Volgens Maassen van den Brink heeft het hoger onderwijsveld ook niet door wat nu precies de gevolgen van digitalisering kunnen zijn, bijvoorbeeld een geheel andere markt van uitgeverijen en digitale lesmaterialen. “Wij hadden in dit advies ook een waarschuwende vinger. Er moet bijvoorbeeld wel een veilig pedagogisch en didactisch klimaat zijn op een onderwijsinstelling. Zodat leerlingen en studenten wel weten dat je heel je leven lang achtervolgd kan worden met alles wat er op internet staat van jou, docenten weten vaak ook niet wat de gevolgen zijn.”

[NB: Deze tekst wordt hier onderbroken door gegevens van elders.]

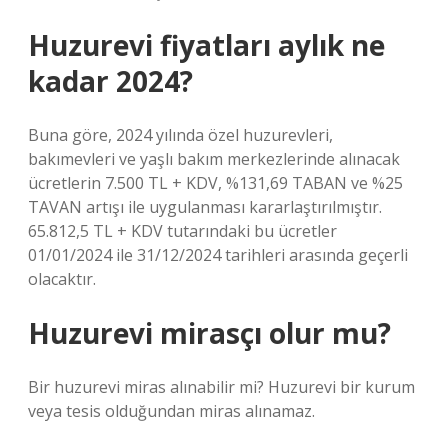
Huzurevi fiyatları aylık ne
kadar 2024?
Buna göre, 2024 yılında özel huzurevleri,
bakımevleri ve yaşlı bakım merkezlerinde alınacak
ücretlerin 7.500 TL + KDV, %131,69 TABAN ve %25
TAVAN artışı ile uygulanması kararlaştırılmıştır.
65.812,5 TL + KDV tutarındaki bu ücretler
01/01/2024 ile 31/12/2024 tarihleri ​​arasında geçerli
olacaktır.
Huzurevi mirasçı olur mu?
Bir huzurevi miras alınabilir mi? Huzurevi bir kurum
veya tesis olduğundan miras alınamaz.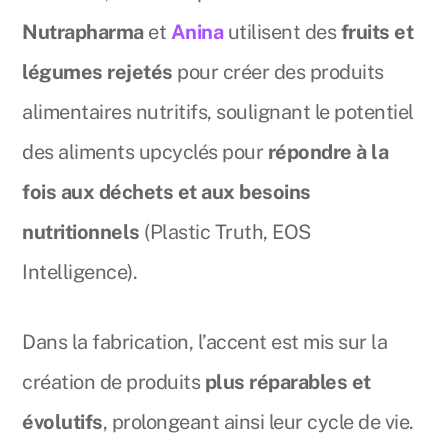
Nutrapharma
et
Anina
utilisent des
fruits et
légumes rejetés
pour créer des produits
alimentaires nutritifs, soulignant le potentiel
des aliments upcyclés pour
répondre à la
fois aux déchets et aux besoins
nutritionnels
(Plastic Truth, EOS
Intelligence).
Dans la fabrication, l’accent est mis sur la
création de produits
plus réparables et
évolutifs
, prolongeant ainsi leur cycle de vie.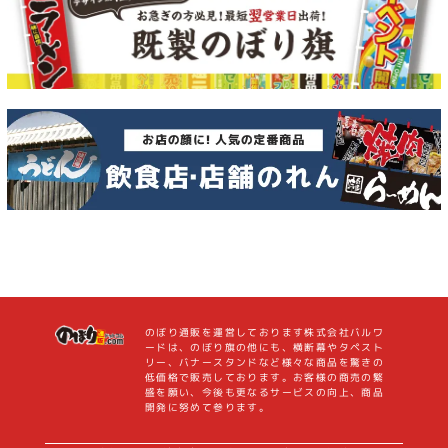
のぼり通販を運営しております株式会社バルワ
ードは、のぼり旗の他にも、横断幕やタペスト
リー、バナースタンドなど様々な商品を驚きの
低価格で販売しております。お客様の商売の繁
盛を願い、今後も更なるサービスの向上、商品
開発に努めて参ります。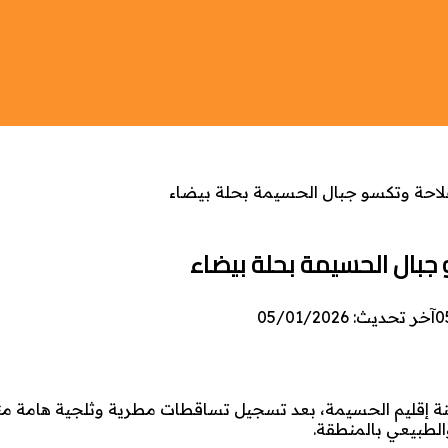
0
آخر تحديث: 05/01/2026
م من جديد على ساكنة إقليم الحسيمة، بعد تسجيل تساقطات مطرية وثلجية هامة من
الطبيعي بالمنطقة.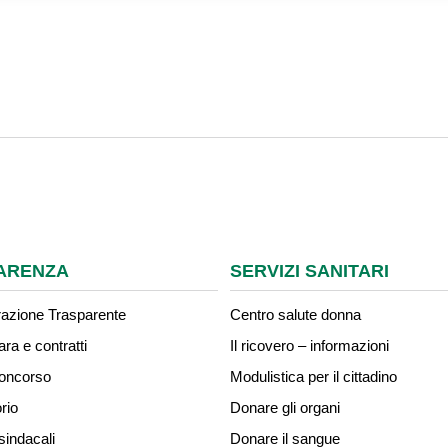
ARENZA
SERVIZI SANITARI
azione Trasparente
Centro salute donna
ara e contratti
Il ricovero – informazioni
concorso
Modulistica per il cittadino
rio
Donare gli organi
sindacali
Donare il sangue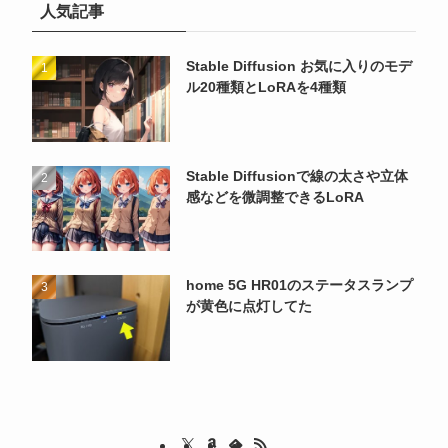
人気記事
Stable Diffusion お気に入りのモデ
ル20種類とLoRAを4種類
Stable Diffusionで線の太さや立体
感などを微調整できるLoRA
home 5G HR01のステータスランプ
が黄色に点灯してた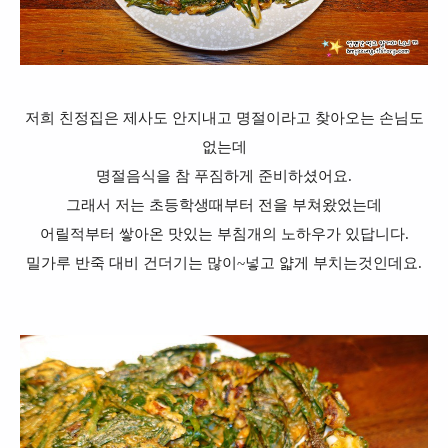
저희 친정집은 제사도 안지내고 명절이라고 찾아오는 손님도
없는데
명절음식을 참 푸짐하게 준비하셨어요.
그래서 저는 초등학생때부터 전을 부쳐왔었는데
어릴적부터 쌓아온 맛있는 부침개의 노하우가 있답니다.
밀가루 반죽 대비 건더기는 많이~넣고 얇게 부치는것인데요.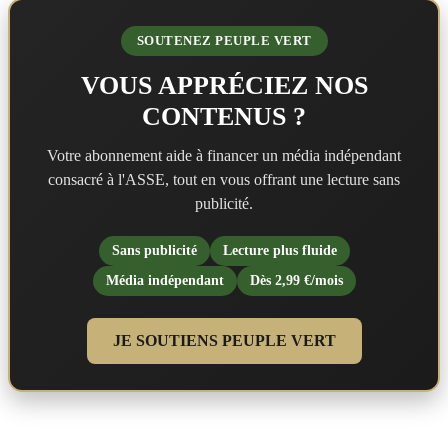
SOUTENEZ PEUPLE VERT
VOUS APPRÉCIEZ NOS
CONTENUS ?
Votre abonnement aide à financer un média indépendant
consacré à l'ASSE, tout en vous offrant une lecture sans
publicité.
Sans publicité
Lecture plus fluide
Média indépendant
Dès 2,99 €/mois
JE SOUTIENS PEUPLE VERT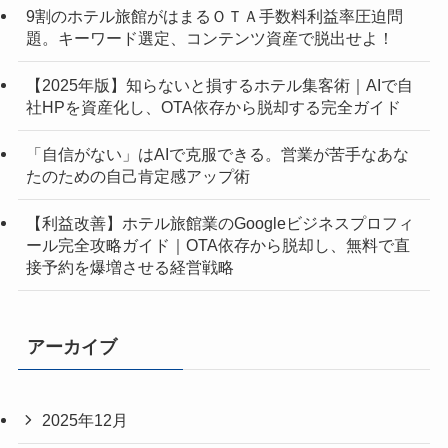
9割のホテル旅館がはまるＯＴＡ手数料利益率圧迫問
題。キーワード選定、コンテンツ資産で脱出せよ！
【2025年版】知らないと損するホテル集客術｜AIで自
社HPを資産化し、OTA依存から脱却する完全ガイド
「自信がない」はAIで克服できる。営業が苦手なあな
たのための自己肯定感アップ術
【利益改善】ホテル旅館業のGoogleビジネスプロフィ
ール完全攻略ガイド｜OTA依存から脱却し、無料で直
接予約を爆増させる経営戦略
アーカイブ
2025年12月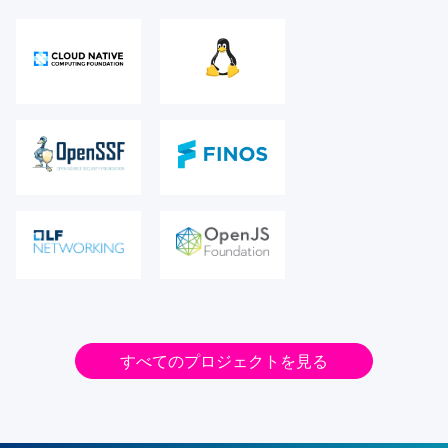
すべてのプロジェクトを見る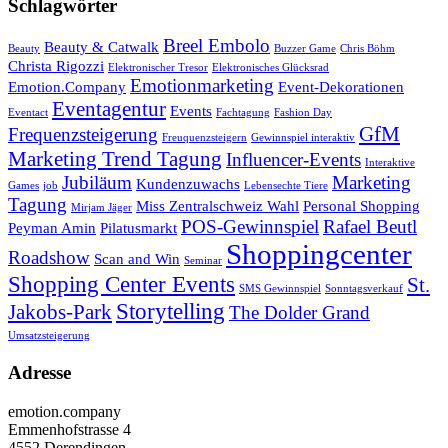
Schlagwörter
Breel Embolo
Beauty & Catwalk
Beauty
Buzzer Game
Chris Böhm
Christa Rigozzi
Elektronischer Tresor
Elektronisches Glücksrad
Emotionmarketing
Emotion.Company
Event-Dekorationen
Eventagentur
Events
Eventact
Fachtagung
Fashion Day
GfM
Frequenzsteigerung
Freuquenzsteigern
Gewinnspiel interaktiv
Marketing Trend Tagung
Influencer-Events
Interaktive
Jubiläum
Marketing
Kundenzuwachs
Games
job
Lebensechte Tiere
Tagung
Miss Zentralschweiz Wahl
Personal Shopping
Mirjam Jäger
POS-Gewinnspiel
Rafael Beutl
Peyman Amin
Pilatusmarkt
Shoppingcenter
Roadshow
Scan and Win
Seminar
Shopping Center Events
St.
SMS Gewinnspiel
Sonntagsverkauf
Storytelling
Jakobs-Park
The Dolder Grand
Umsatzsteigerung
Adresse
emotion.company
Emmenhofstrasse 4
4552 Derendingen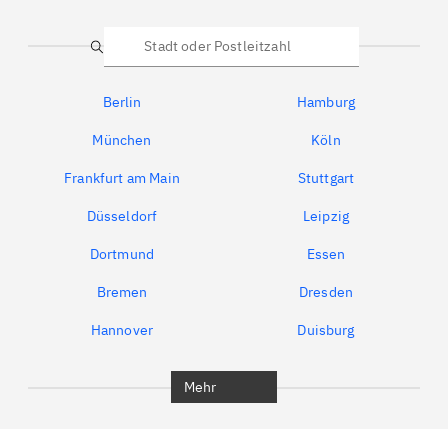
Suche
Berlin
Hamburg
München
Köln
Frankfurt am Main
Stuttgart
Düsseldorf
Leipzig
Dortmund
Essen
Bremen
Dresden
Hannover
Duisburg
Bochum
München
Mehr
Regensburg
Ingolstadt
Würzburg
Furth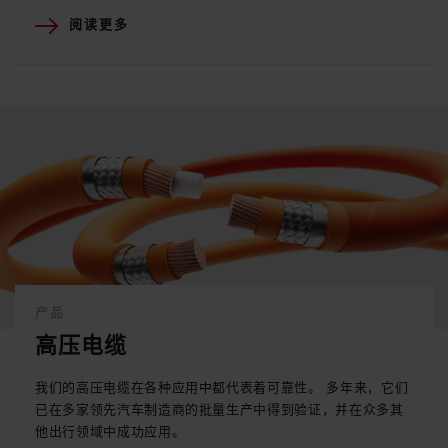
阅读更多
产品
高压电缆
我们的高压电缆在各种应用中都代表着可靠性。 多年来，它们
已在多家领先汽车制造商的批量生产中得到验证，并在众多其
他出行领域中成功应用。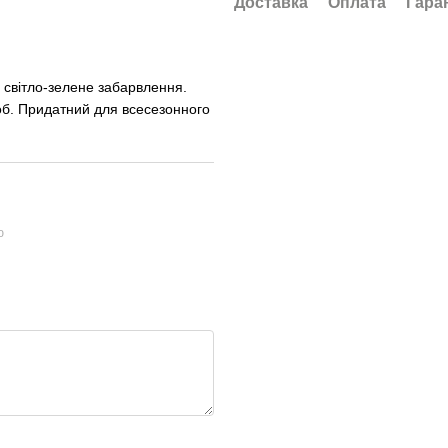
Доставка
Оплата
Гара
 світло-зелене забарвлення.
роб. Придатний для всесезонного
ю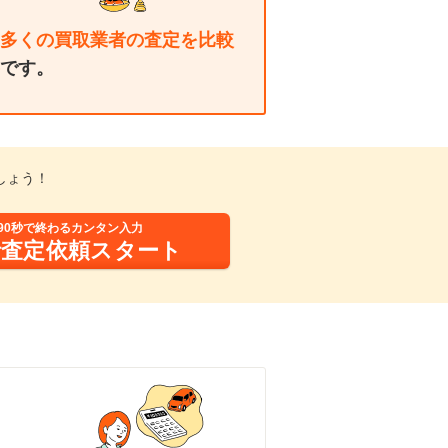
多くの買取業者の査定を比較
です。
しょう！
90秒で終わるカンタン入力
括査定依頼スタート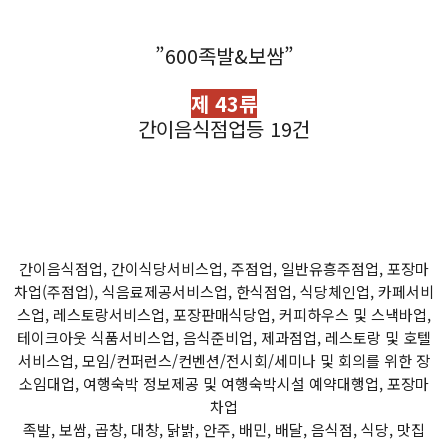
”600족발&보쌈”
제 43류
간이음식점업등 19건
간이음식점업, 간이식당서비스업, 주점업, 일반유흥주점업, 포장마
차업(주점업), 식음료제공서비스업, 한식점업, 식당체인업, 카페서비
스업, 레스토랑서비스업, 포장판매식당업, 커피하우스 및 스낵바업,
테이크아웃 식품서비스업, 음식준비업, 제과점업, 레스토랑 및 호텔
서비스업, 모임/컨퍼런스/컨벤션/전시회/세미나 및 회의를 위한 장
소임대업, 여행숙박 정보제공 및 여행숙박시설 예약대행업, 포장마
차업
족발, 보쌈, 곱창, 대창, 닭밝, 안주, 배민, 배달, 음식점, 식당, 맛집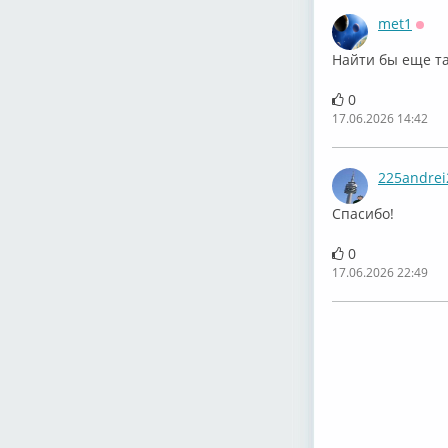
met1
Офф
Найти бы еще та
0
17.06.2026 14:42
225andrei
Спасибо!
0
17.06.2026 22:49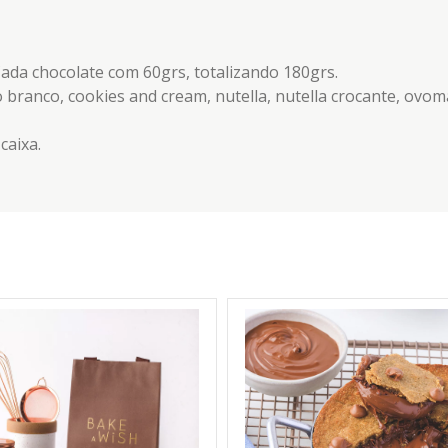
Cada chocolate com 60grs, totalizando 180grs.
o branco, cookies and cream, nutella, nutella crocante, ovoma
caixa.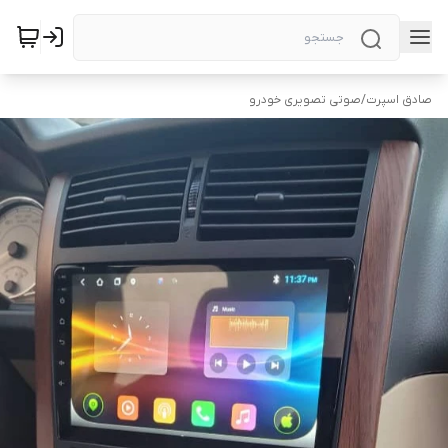
صادق اسپرت
/
صوتی تصویری خودرو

Dat is bij uitstek ook een taak van de Onderwijsraad, zegt zij. Wij moeten ook waarschuwen voor eventuele gevaren. “Als de Onderwijsraad vooral gezaghebbend wil zijn dan is het zaak dat je de gevaren van achteren, van opzij, van voor moet kennen en ook niet met elke hype mee moet gaan. Want dan zit je net als in de politiek in het oog van de orkaan. Dat wil je niet, je wilt er wat langer over na kunnen denken. De raad is ook samengesteld uit wetenschappers, docenten en bestuurders zodat je op ontwikkelingen kunt reflecteren. Ik las ergens in de evaluatie: ‘adviseren is vooruitzien’, dat is prima, maar ik vind dat adviseren ook vooral beleid moet stabiliseren. Aan stabiliteit in het onderwijsbeleid ontbreekt het nog weleens”

Geen stip aan de horizon

Bruijn heeft met zijn commissie ook geadviseerd om bij ieder rapport dat de Onderwijsraad schrijft in de toekomst een lange termijn agenda te schetsen met een aantal scenario’s. Daarbij verwijst hij naar het lerarenregister waar leraren vanaf dit jaar zich verplicht moeten inschrijven om hun bijscholing bij te houden. “Bij het advies destijds over het lerarenregister was dit goed geweest. Als je kijkt hoe we dat nu gedaan hebben dan is dat toch heel erg vanuit het ‘nu’ redeneren. Wat we niet hebben gedaan is een stip aan de horizon proberen te schetsen, over hoe het er uiteindelijk uit zou kunnen zien. Het was natuurlijk mooier geweest als het was gelukt om het helemaal in handen van de beroepsgroep te houden. “

Maassen van den Brink beaamt dit.“Het lerarenregister is er dan wel na veel moeite en allerlei afspraken en gedoe. Het is nu een publiekrechtelijk register geworden waardoor de autonomie niet meer bij de leraren ligt. Het probleem daarvan is dat we zelf al 20 jaar geleden het advies hebben gegeven om een lerarenregister te maken. Wij wilden iets doen aan de reputatie van het beroep en aan de kwaliteit van leraren. Toen hebben we ook gezegd dat moet bij voorkeur de beroepsgroep zelf doen.”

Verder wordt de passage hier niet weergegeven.